Тут высветился в памяти весенний лужок на берегу реки. Две белые ленты миллиметровки, длинные-предлинные, растянулись на лужке, как холсты. На них — бутылки, горы хлеба, колбасы, помидоров, огурцов и прочей снеди. Ни вилок, ни тарелок. Сосиски варили в ведре и доставали их оттуда целыми связками. Куриц жарили на костре, насадив на палки. В дешевые граненые стаканы наливали шампанское. Забросали цветами ее и Максима и при этом оглушительно орали «горько!»… Это была студенческая свадьба выпускника Нефтяного института имени Губкина Максима Бурлака с официанткой институтской столовой красавицей Марфой Полевщиковой. Вечером, когда неугомонные ребята завели хоровод, они с Максимом убежали в березовую рощу и…
«Боже мой, неужели это было?.. Вот так, наверно, вчера он с этой… Мерзавка! На чин и деньги польстилась. Сказала бы мне. Я б швырнула ей в морду все свое золото. Сшила бы ей сарафан из червонцев. Подавись! Только Максима не трогай. Мой он. Мой. Моими руками слепленный… Вцепиться? Поднять крик? Сгорит Максим бездымным порохом. Пометут с кресла управляющего. Освищут. Ославят. Голова, конечно, останется при нем. Подымется снова. Если любит, гору свернет. Еще выше взлететь может… Она-то любит ли? А ну корысть гонит? Иль засиделась в девках? Перестарка какая-нибудь? Мужика позарез охота, дитя надо. Вот и рубит дуб… Не отдам! Зубами грызть стану — не отдам! Выслежу эту б… Так тряхну… Да кого это я? Ополоумела? Максим без любви не переступил бы… Неуж кулаками мужика удерживать? Стало быть, сгорело на корню. Было да сплыло… Уйду…» Опять перед глазами та же кухня в небольшой деревенской избе. Только и полати, и пол, и лавки не блестят свежей краской. Пообтерлись, пообшарпались, полиняли. А без хозяина некому подновить.

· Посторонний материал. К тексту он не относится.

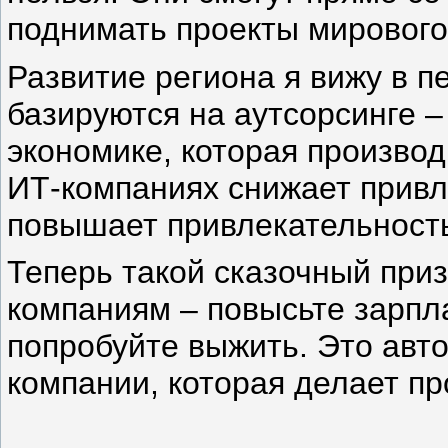
поднимать проекты мирового
Развитие региона я вижу в п
базируются на аутсорсинге –
экономике, которая производ
ИТ-компаниях снижает привл
повышает привлекательность
Теперь такой сказочный при
компаниям – повысьте зарпла
попробуйте выжить. Это авто
компании, которая делает пр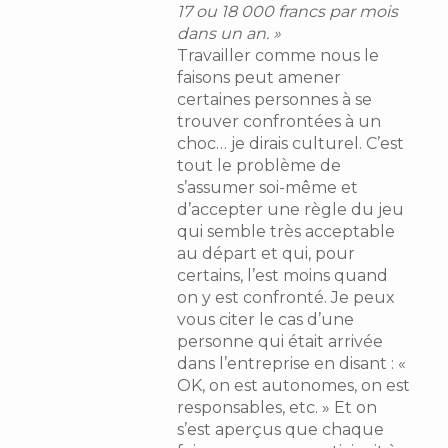
17 ou 18 000 francs par mois
dans un an. »
Travailler comme nous le
faisons peut amener
certaines personnes à se
trouver confrontées à un
choc… je dirais culturel. C’est
tout le problème de
s’assumer soi-même et
d’accepter une règle du jeu
qui semble très acceptable
au départ et qui, pour
certains, l’est moins quand
on y est confronté. Je peux
vous citer le cas d’une
personne qui était arrivée
dans l’entreprise en disant : «
OK, on est autonomes, on est
responsables, etc. » Et on
s’est aperçus que chaque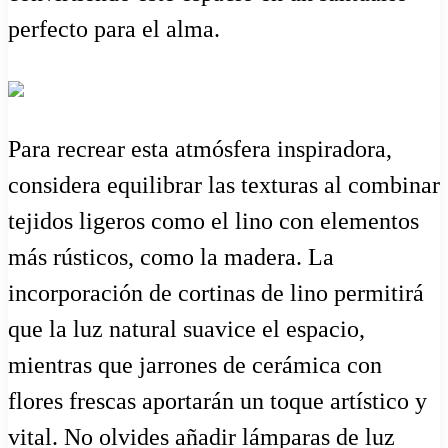
perfecto para el alma.
Para recrear esta atmósfera inspiradora,
considera equilibrar las texturas al combinar
tejidos ligeros como el lino con elementos
más rústicos, como la madera. La
incorporación de cortinas de lino permitirá
que la luz natural suavice el espacio,
mientras que jarrones de cerámica con
flores frescas aportarán un toque artístico y
vital. No olvides añadir lámparas de luz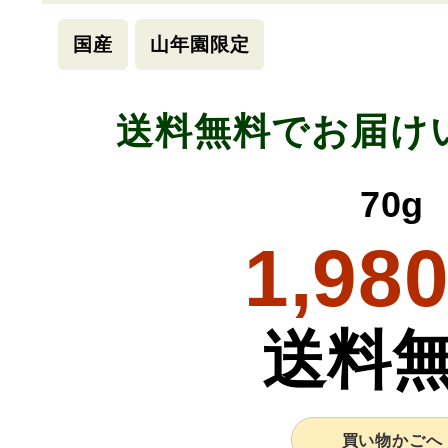
国産
山年園限定
送料無料でお届け
70g
1,98
送料
買い物かごへ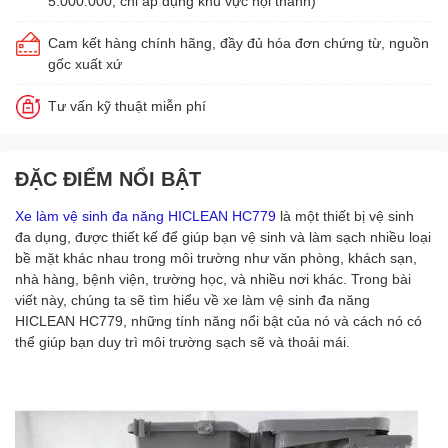
5.000.000, chỉ áp dụng khu vực nội thành)
Cam kết hàng chính hãng, đầy đủ hóa đơn chứng từ, nguồn
gốc xuất xứ
Tư vấn kỹ thuật miễn phí
ĐẶC ĐIỂM NỔI BẬT
Xe làm vệ sinh đa năng HICLEAN HC779
là một thiết bị vệ sinh
đa dụng, được thiết kế để giúp bạn vệ sinh và làm sạch nhiều loại
bề mặt khác nhau trong môi trường như văn phòng, khách sạn,
nhà hàng, bệnh viện, trường học, và nhiều nơi khác. Trong bài
viết này, chúng ta sẽ tìm hiểu về xe làm vệ sinh đa năng
HICLEAN HC779, những tính năng nổi bật của nó và cách nó có
thể giúp bạn duy trì môi trường sạch sẽ và thoải mái.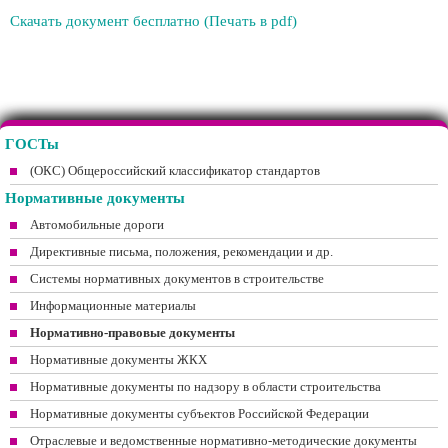
Скачать документ бесплатно (Печать в pdf)
ГОСТы
(ОКС) Общероссийский классификатор стандартов
Нормативные документы
Автомобильные дороги
Директивные письма, положения, рекомендации и др.
Системы нормативных документов в строительстве
Информационные материалы
Нормативно-правовые документы
Нормативные документы ЖКХ
Нормативные документы по надзору в области строительства
Нормативные документы субъектов Российской Федерации
Отраслевые и ведомственные нормативно-методические документы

Кинув на стол только что полученный паспорт, Марфа спокойно и твердо говорит матери:
— Теперича, мама, прости и прощай. Ухожу.
— Как это? — не поняла мать, но угадала, что не шутит дочь. — Семь классов кончила и «ухожу». Жив бы был отец, не выговорила такое…
— Был бы жив отец — сам бы давно ушел. Не хочу за палочки хребет надсажать. Всякому… в пояс кланяться, в зубы заглядывать. Прощай, маманя…
Заплакала мать. Марфа тоже глаза кулаком потерла. Но когда обе чуть поуспокоились, дочь снова кинула тяжелое шершавое слово:
— Ухожу.
— Да куда ты собралась? Где и кто тебя ждет?
И секунды не колеблясь, она ответила твердо и спокойно:
— В Москву.
— В Москву?! Окстись! Ни в одном городе отродясь не была. Паровозу в глаза не видела, и на тебе — в Москву! Спятила, что ли?
— Присядем на дорогу. Чемодан у меня уже готов…
Поняв, что не осилить, не переломить, не переиначить, мать сломленно присела на старенький, жестью окованный сундучок и беззвучно, побито заплакала…
И как тогда, двадцать с лишним лет назад, Марфа проговорила негромко, но очень твердо и спокойно, как нечто давным-давно решенное:
— Уйду.
Отдать Максима? Так вот… Не поборовшись. Не набив той… Да она за него и с богом, и с чертом готова схватиться. И с этой неведомой, незнаемой блудницей… Ох, и помотала бы ей душу. Горька и солона оказалась бы краденая-то любовь. И Максима надо бы стегануть повдоль и поперек. Занесся. Сечет наотмашь по корешку, на коем сам же и произрос.
«Куда он без меня? С любой бедой, за любым советом — ко мне. Никого не снял, не сместил — не узнав, что думаю. Каждую речь свою сперва мне читает. И хоть сердится на мои поправки, а делает. «Государственная голова у тебя, Марфа». А сам государственную эту с плеч долой… А может, блажь? «Седина в бороду — бес в ребро». Под это самое ребро его и подцепить. Тряхнуть, чтоб блажь из башки вылетела, из сердца вывалилась. «Какая разница… Важно, что я ее люблю…» Разницы, конечно, никакой. На кого же все-таки променял? На кого?..»
Зацепила эта мысль за самое больное и так потянула, что у Марфы губы на сторону повело, а пронзительная синь больших, широко открытых глаз подернулась влагой. И советчицей. И помощницей. И нянькой. И мамкой. И любовницей… — всем была для него. Покой блюла. Авторитет подпирала. Каждое желание угадать и тут же исполнить норовила. Дочку в любви и почитании к отцу вырастила.